Row major or column major

\[ \begin{array}{cccccc} \cdots & \mathtt{ED[i-2, j-2]} & \rightarrow & \mathtt{ED[i-2, j-1]} & \rightarrow &\mathtt{ED[i-2, j]} \\ & \downarrow & \searrow & \downarrow & \searrow & \downarrow \\ \cdots & \mathtt{ED[i-1, j-2]} & \rightarrow & \mathtt{ED[i-1, j-1]} & \rightarrow &\mathtt{ED[i-1, j]} \\ & \downarrow & \searrow & \downarrow & \searrow & \downarrow \\ \cdots & \mathtt{ED[i, j-2]} & \rightarrow & \mathtt{ED[i, j-1]} & \rightarrow & \mathtt{ED[i, j]} \\ \end{array} \]

  • Either row major (row by row) or column major (column by column) order will work.
  • For example, here is row major as a nested for-loop:
for i from 1 to m
    for j from 1 to n
         TODO: populate E[i,j]

Space and Time

  • Data structure: ED[1..m, 1..n], so space is \(O(mn)\).
  • Recursive structure: ED[i,j] is the minimum of the following:
    • ED[i-1, j-1] (if A[i] = B[j])
    • ED[i-1, j-1] + 1 (if A[i] != B[j])
    • ED[i, j-1] + 1
    • ED[i-1, j] + 1
      • This minimum can be taken in constant time (\(O(1)\)).
  • Evaluation order:
for i from 1 to m
    for j from 1 to n
         TODO: populate E[i,j]
  • The populate step takes constant time, so time is \(mn \cdot O(1) = O(mn)\)

Algorithm

Finally, we can write the algorithm. (Note we add a row and a column of 0’s as a base case.)

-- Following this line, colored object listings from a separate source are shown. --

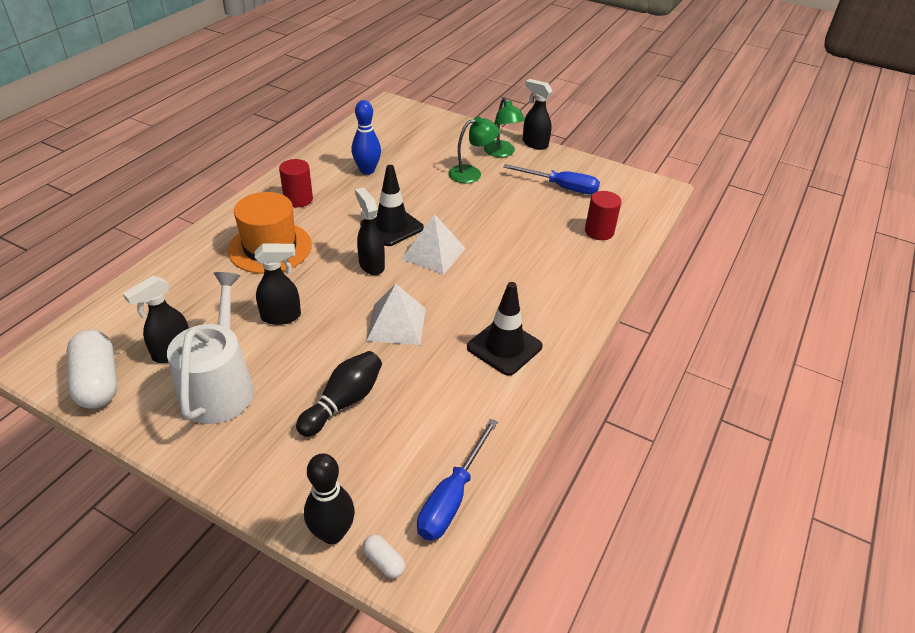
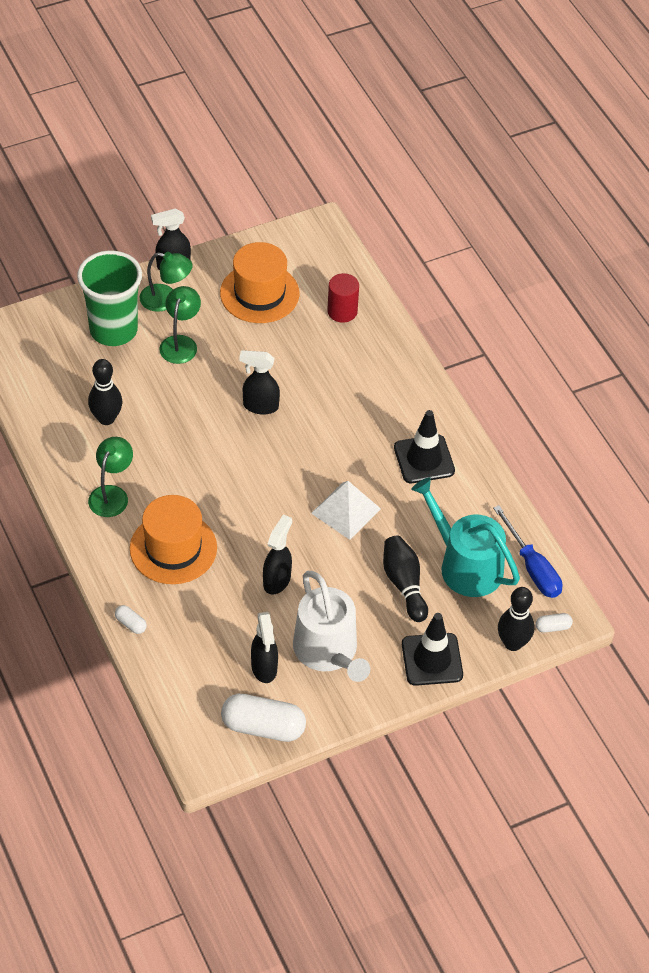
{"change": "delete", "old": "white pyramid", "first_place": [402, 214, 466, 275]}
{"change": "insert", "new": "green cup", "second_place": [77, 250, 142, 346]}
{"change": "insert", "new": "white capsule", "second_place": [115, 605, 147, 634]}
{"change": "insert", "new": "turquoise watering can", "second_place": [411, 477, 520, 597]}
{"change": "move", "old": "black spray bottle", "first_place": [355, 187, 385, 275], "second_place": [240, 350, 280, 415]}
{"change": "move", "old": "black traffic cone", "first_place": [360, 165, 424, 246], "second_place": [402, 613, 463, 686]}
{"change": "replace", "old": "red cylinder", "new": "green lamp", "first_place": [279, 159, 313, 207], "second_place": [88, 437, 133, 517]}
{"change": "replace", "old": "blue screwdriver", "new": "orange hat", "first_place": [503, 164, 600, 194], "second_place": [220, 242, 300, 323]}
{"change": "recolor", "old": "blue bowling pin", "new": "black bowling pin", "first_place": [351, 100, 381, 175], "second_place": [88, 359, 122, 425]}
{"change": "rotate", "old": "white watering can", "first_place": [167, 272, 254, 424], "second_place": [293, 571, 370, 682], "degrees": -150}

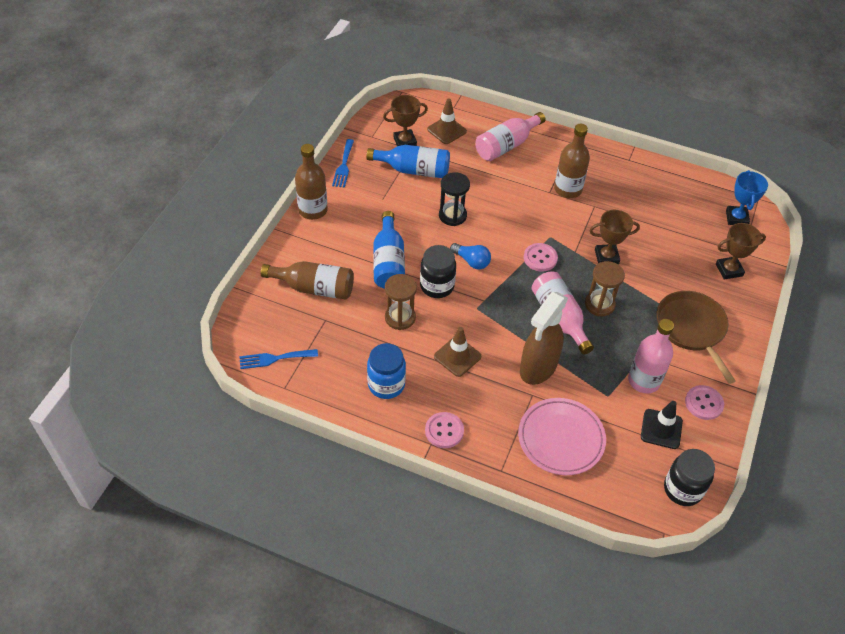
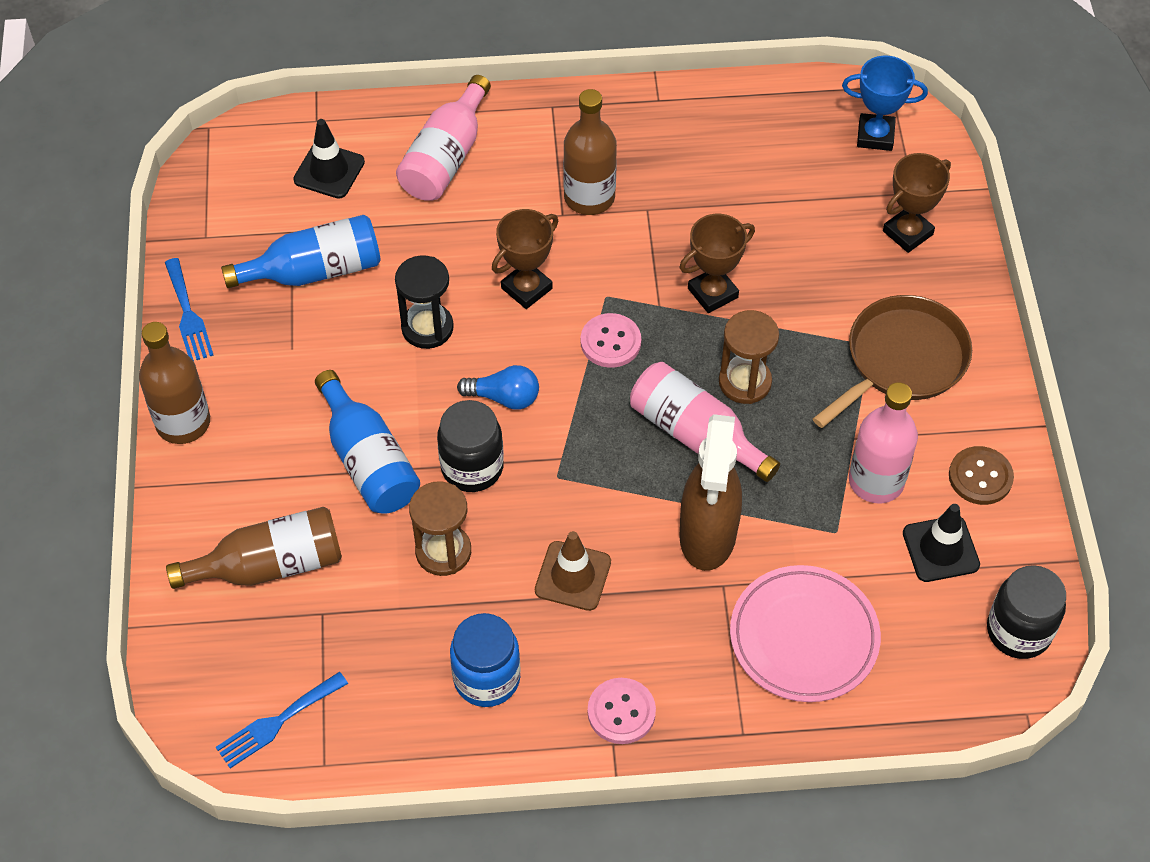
{"change": "move", "old": "brown trophy", "first_place": [383, 95, 428, 146], "second_place": [492, 209, 558, 309]}
{"change": "recolor", "old": "brown traffic cone", "new": "black traffic cone", "first_place": [427, 98, 467, 144], "second_place": [293, 119, 365, 199]}
{"change": "recolor", "old": "pink button", "new": "brown button", "first_place": [685, 385, 724, 420], "second_place": [949, 446, 1014, 505]}
{"change": "rotate", "old": "brown pan", "first_place": [657, 291, 736, 384], "second_place": [813, 295, 972, 428], "degrees": 90}
{"change": "rotate", "old": "blue trophy", "first_place": [726, 170, 768, 225], "second_place": [842, 56, 928, 151], "degrees": -60}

EditDistance(A[1 .. m], B[1 .. n]):
    Initialize ED[0, *] and ED[*, 0] to *, for *=0,1,2,... 
    for i <- 1 to m
        for j <- 1 to n
            insert <- ED[i, j − 1] + 1
            delete <- ED[i − 1, j] + 1
            if A[i] = B[j]
                mutate <- ED[i − 1, j − 1]
            else
                mutate <- ED[i − 1, j − 1] + 1
            ED[i, j] <- min {insert, delete, mutate}
    return ED[m, n]

Check out the memoization table.

Exam #1: February 10 (Wed.)

  • Are you ready?
    • You should be able to do tonight’s assignment by yourself, without getting help from others.
      • It’s OK to get help from others, but before you do you should try to solve the problem by yourself.
    • If you can’t do this assignment by yourself, that’s a sign that you are relying too much on others to do your work for you.
  • What if you’re not ready?
    • Get a notebook and a pencil and redo all the assignments by yourself without looking at the solutions.
    • Try some other Exercises in the book. The goal is to exercise the techniques you have learned, not necessarily produce a perfect solution.